This portfolio is intentionally small, but the deployment path is the same one I would use for a production marketing site, documentation surface, or lightweight product front door. The goal is a fast static-first experience with just enough server runtime for real interactions, without carrying a traditional server or a heavy application framework.
Application stack
The site is built with Astro 5, TypeScript, and Tailwind CSS 4. Content for projects, profile details, and blog posts lives in JSON under src/data, which keeps the public pages easy to update without adding a CMS dependency before one is needed.
Astro handles the page structure and routing, Tailwind provides the design system, and the Cloudflare adapter compiles the output for Cloudflare's edge runtime. The project is configured with output: 'server', so it can serve static assets efficiently while still supporting runtime routes like the contact endpoint.
Cloudflare runtime
The deployment target is Cloudflare Workers with static assets bound through Cloudflare Assets. The Worker entry is generated into dist/_worker.js/index.js, and wrangler.jsonc points Cloudflare at that Worker plus the built dist directory for the asset binding.

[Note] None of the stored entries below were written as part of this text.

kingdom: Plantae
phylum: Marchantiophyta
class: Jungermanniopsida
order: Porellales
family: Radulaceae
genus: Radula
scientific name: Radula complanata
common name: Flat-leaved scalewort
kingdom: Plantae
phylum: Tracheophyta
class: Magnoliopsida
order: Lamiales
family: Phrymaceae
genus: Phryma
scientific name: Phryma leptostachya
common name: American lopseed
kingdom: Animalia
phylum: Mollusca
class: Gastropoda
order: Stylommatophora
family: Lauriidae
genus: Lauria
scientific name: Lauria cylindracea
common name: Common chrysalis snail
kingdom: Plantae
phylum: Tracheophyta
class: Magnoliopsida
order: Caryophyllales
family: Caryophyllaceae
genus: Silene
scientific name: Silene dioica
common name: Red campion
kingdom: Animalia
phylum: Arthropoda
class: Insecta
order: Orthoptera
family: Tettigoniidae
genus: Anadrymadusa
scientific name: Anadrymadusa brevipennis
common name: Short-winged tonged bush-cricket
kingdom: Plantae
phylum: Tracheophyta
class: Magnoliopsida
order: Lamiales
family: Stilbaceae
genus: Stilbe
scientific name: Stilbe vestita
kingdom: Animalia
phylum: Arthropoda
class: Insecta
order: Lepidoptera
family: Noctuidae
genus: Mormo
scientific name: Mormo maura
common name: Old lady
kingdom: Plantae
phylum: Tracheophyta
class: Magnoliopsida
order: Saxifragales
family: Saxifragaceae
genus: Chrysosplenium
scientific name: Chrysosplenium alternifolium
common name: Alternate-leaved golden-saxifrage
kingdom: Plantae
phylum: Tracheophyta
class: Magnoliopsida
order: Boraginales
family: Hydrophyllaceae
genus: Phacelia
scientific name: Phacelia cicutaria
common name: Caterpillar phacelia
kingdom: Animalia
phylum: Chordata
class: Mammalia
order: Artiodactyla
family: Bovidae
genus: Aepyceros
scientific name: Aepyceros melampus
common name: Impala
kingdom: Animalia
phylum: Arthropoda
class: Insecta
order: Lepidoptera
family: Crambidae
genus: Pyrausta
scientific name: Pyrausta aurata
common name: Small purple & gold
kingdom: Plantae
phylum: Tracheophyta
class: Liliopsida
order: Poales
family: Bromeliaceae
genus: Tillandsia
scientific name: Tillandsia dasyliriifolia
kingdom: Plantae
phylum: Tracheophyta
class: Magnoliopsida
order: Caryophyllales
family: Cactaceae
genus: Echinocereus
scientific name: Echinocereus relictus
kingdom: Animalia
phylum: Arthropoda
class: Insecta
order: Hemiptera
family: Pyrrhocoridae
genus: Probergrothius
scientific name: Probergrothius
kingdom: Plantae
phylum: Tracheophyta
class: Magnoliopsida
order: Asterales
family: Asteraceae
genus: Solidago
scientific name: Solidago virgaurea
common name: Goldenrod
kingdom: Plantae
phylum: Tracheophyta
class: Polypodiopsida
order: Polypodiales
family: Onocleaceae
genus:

That gives the site a single edge deployment unit: static pages, images, styles, scripts, and API routes ship together. The same Cloudflare layer also provides observability, runtime environment variables, request metadata such as CF-Connecting-IP, and the network security controls that sit in front of the application.
GitHub automatic builds
The build flow is connected to GitHub so the repository is the source of truth. Pushes to the production branch trigger production builds, while non-production branches can create isolated branch builds for review before merge.
That branch build model is useful for portfolio work because content, styling, and infrastructure changes can be checked against a real Cloudflare-hosted preview rather than only a local dev server. It also keeps rollbacks simple: the deployed artifact maps back to a Git commit.
Contact form and Turnstile
The contact form posts to /api/contact, an Astro API route running on the Cloudflare runtime. Before any email is sent, the endpoint validates the submitted name, email, and message, then verifies the cf-turnstile-response token against Cloudflare Turnstile's site verification API.
Turnstile keeps the form usable without adding a visible challenge by default, while still giving the server a proof that the request passed Cloudflare's abuse checks. The secret key stays in the Cloudflare environment, and the public site key is exposed as a Wrangler variable for rendering the widget.
Email handling
Once a submission passes validation and Turnstile verification, the Worker sends the message through the configured email provider using environment-backed credentials. The email includes the sender's address as reply_to, so replies can go straight back to the person who submitted the form.
At the domain layer, Cloudflare Email Routing can handle inbound aliases for the domain, while the contact form handles structured outbound notifications from the site. Keeping those concerns separate makes the setup easier to reason about: Cloudflare owns DNS and inbound routing, and the application endpoint owns validated form delivery.
Domain management and security
The rest of the stack benefits from Cloudflare's standard domain management: DNS, managed TLS, HTTPS enforcement, proxying, caching, and security controls all sit in front of the Worker. That means the site gets a hardened edge by default before application-specific protections like Turnstile are even considered.
The result is a compact build with a practical operational footprint: code in GitHub, automatic Cloudflare builds, branch previews for review, edge-hosted assets and API routes, protected form submissions, and domain-level security managed from one platform.